If your distance vision does regress enough to be bothersome, a second laser treatment, called an enhancement, is sometimes possible. Enhancements are minor compared to the original surgery and follow the same basic process. Your surgeon typically lifts the original corneal flap rather than creating a new one.

The earliest an enhancement can be performed is about three months after the initial procedure, since your vision needs that long to fully stabilize. In practice, most enhancements happen years later, when gradual changes have accumulated enough to warrant correction.

There’s no fixed lifetime limit on the number of times your eyes can be treated. The real constraint is how much corneal tissue you have left. Each procedure removes a thin layer, and your cornea needs to retain enough thickness and structural strength to hold its shape safely afterward. Your surgeon will take detailed measurements before approving any enhancement. If the cornea is too thin, further laser treatment isn’t safe, and you’d use glasses or contacts instead.

In reality, very few people need more than one enhancement, and needing two or more is uncommon. Most LASIK patients never go back for additional surgery at all.

What Affects How Long Your Results Last

Several factors influence whether you’ll be in the “never think about it again” group or the “might need a touch-up eventually” group:

  • Age at surgery. People in their mid-20s to 30s with a stable prescription tend to get the longest-lasting results. Getting LASIK while your prescription is still changing increases the chance you’ll need correction later.
  • Prescription strength. Higher levels of nearsightedness are associated with more regression over time. Mild to moderate prescriptions tend to hold steadier.
  • Screen and near-work habits. Prolonged, continuous close-up work is linked to faster regression, especially in younger patients. Taking regular visual breaks throughout the day may help.
  • Corneal thickness. Thicker corneas give surgeons more tissue to work with initially and leave more room for a potential enhancement down the road if needed.

Lifetime Commitment Programs

Some LASIK providers offer programs that cover future enhancements at no charge or reduced cost. These can sound like a blanket guarantee, but they come with specific conditions. A typical program requires you to get an annual eye exam every year, complete all your post-operative follow-up visits, and have had a prescription within a certain range at the time of your original surgery.

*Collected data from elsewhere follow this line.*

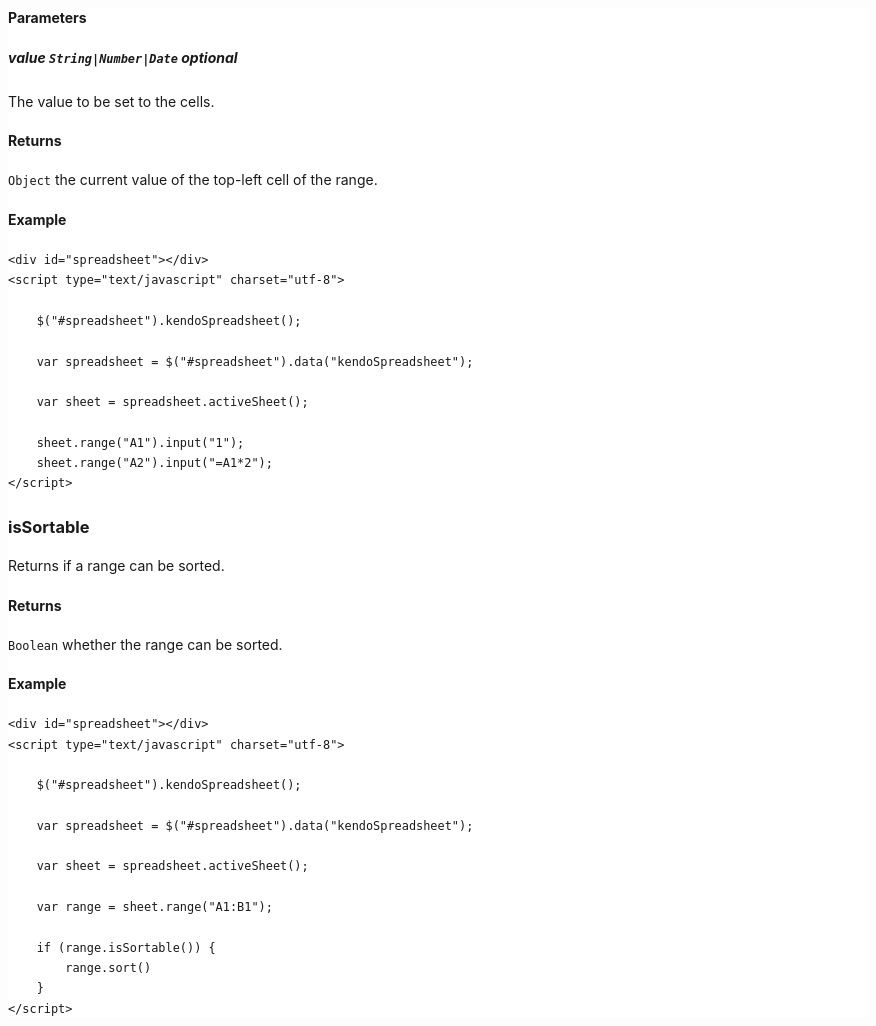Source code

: #### Parameters

##### value `String|Number|Date` *optional*

The value to be set to the cells.

#### Returns

`Object` the current value of the top-left cell of the range.

#### Example

```
<div id="spreadsheet"></div>
<script type="text/javascript" charset="utf-8">

    $("#spreadsheet").kendoSpreadsheet();

    var spreadsheet = $("#spreadsheet").data("kendoSpreadsheet");

    var sheet = spreadsheet.activeSheet();

    sheet.range("A1").input("1");
    sheet.range("A2").input("=A1*2");
</script>
```

### isSortable

Returns if a range can be sorted.

#### Returns

`Boolean` whether the range can be sorted.

#### Example

```
<div id="spreadsheet"></div>
<script type="text/javascript" charset="utf-8">

    $("#spreadsheet").kendoSpreadsheet();

    var spreadsheet = $("#spreadsheet").data("kendoSpreadsheet");

    var sheet = spreadsheet.activeSheet();

    var range = sheet.range("A1:B1");

    if (range.isSortable()) {
        range.sort()
    }
</script>
```
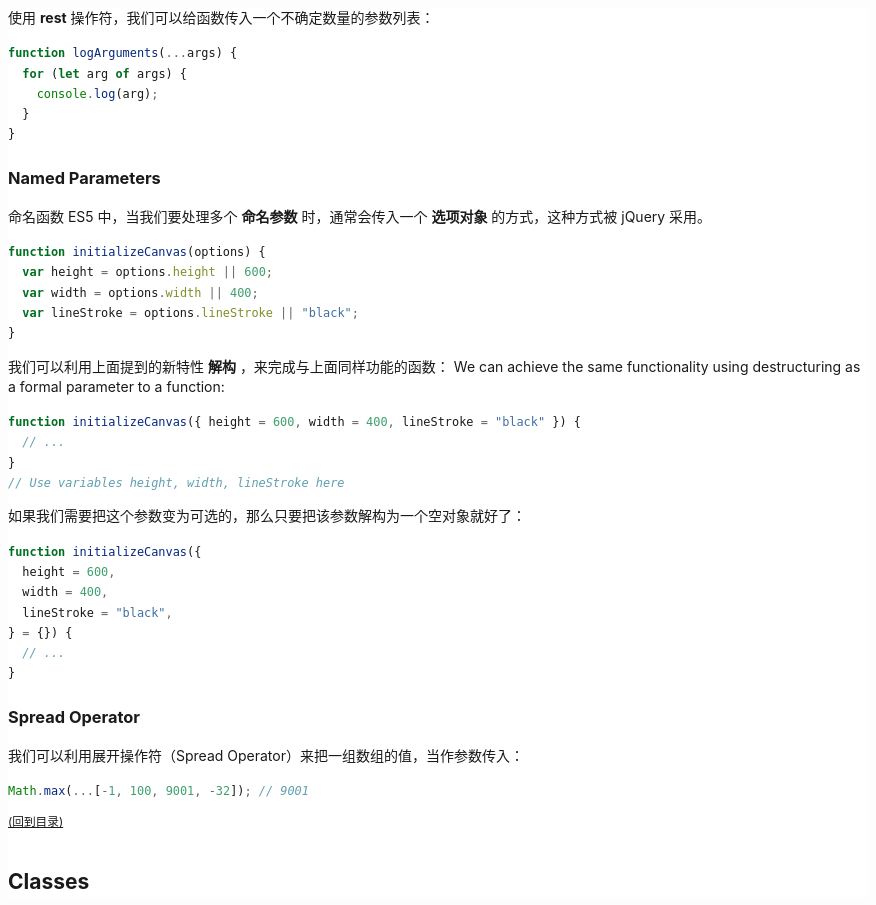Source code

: 使用 **rest** 操作符，我们可以给函数传入一个不确定数量的参数列表：

```javascript
function logArguments(...args) {
  for (let arg of args) {
    console.log(arg);
  }
}
```

### Named Parameters

命名函数
ES5 中，当我们要处理多个 **命名参数** 时，通常会传入一个 **选项对象** 的方式，这种方式被 jQuery 采用。

```javascript
function initializeCanvas(options) {
  var height = options.height || 600;
  var width = options.width || 400;
  var lineStroke = options.lineStroke || "black";
}
```

我们可以利用上面提到的新特性 **解构** ，来完成与上面同样功能的函数：
We can achieve the same functionality using destructuring as a formal parameter
to a function:

```javascript
function initializeCanvas({ height = 600, width = 400, lineStroke = "black" }) {
  // ...
}
// Use variables height, width, lineStroke here
```

如果我们需要把这个参数变为可选的，那么只要把该参数解构为一个空对象就好了：

```javascript
function initializeCanvas({
  height = 600,
  width = 400,
  lineStroke = "black",
} = {}) {
  // ...
}
```

### Spread Operator

我们可以利用展开操作符（Spread Operator）来把一组数组的值，当作参数传入：

```javascript
Math.max(...[-1, 100, 9001, -32]); // 9001
```

<sup>[(回到目录)](#table-of-contents)</sup>

## Classes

If you qualify and stay current with the requirements, enhancements are usually covered. But there are common exclusions: prescriptions outside the eligible range, vision loss from eye trauma, and lapsed annual exams can all disqualify you. Some programs also charge extra if newer laser technology is used for the enhancement or if a new corneal flap needs to be created. For patients who don’t qualify for a lifetime program, many clinics still offer enhancements at a discounted rate, often around 50% off, particularly within the first year.

It’s worth reading the fine print before your initial surgery. Knowing exactly what’s covered, and what could void your eligibility, helps you make a realistic financial plan rather than assuming everything is taken care of indefinitely.

The Realistic Expectation

For most people, LASIK is a single procedure that delivers clear distance vision for a decade or two. A small percentage will benefit from one enhancement sometime down the line. Almost everyone will eventually need reading glasses as presbyopia sets in, regardless of LASIK. The surgery doesn’t expire on a schedule or need to be “redone” at regular intervals. It’s closer to a one-and-done investment with the possibility, not the certainty, of a minor tune-up years later.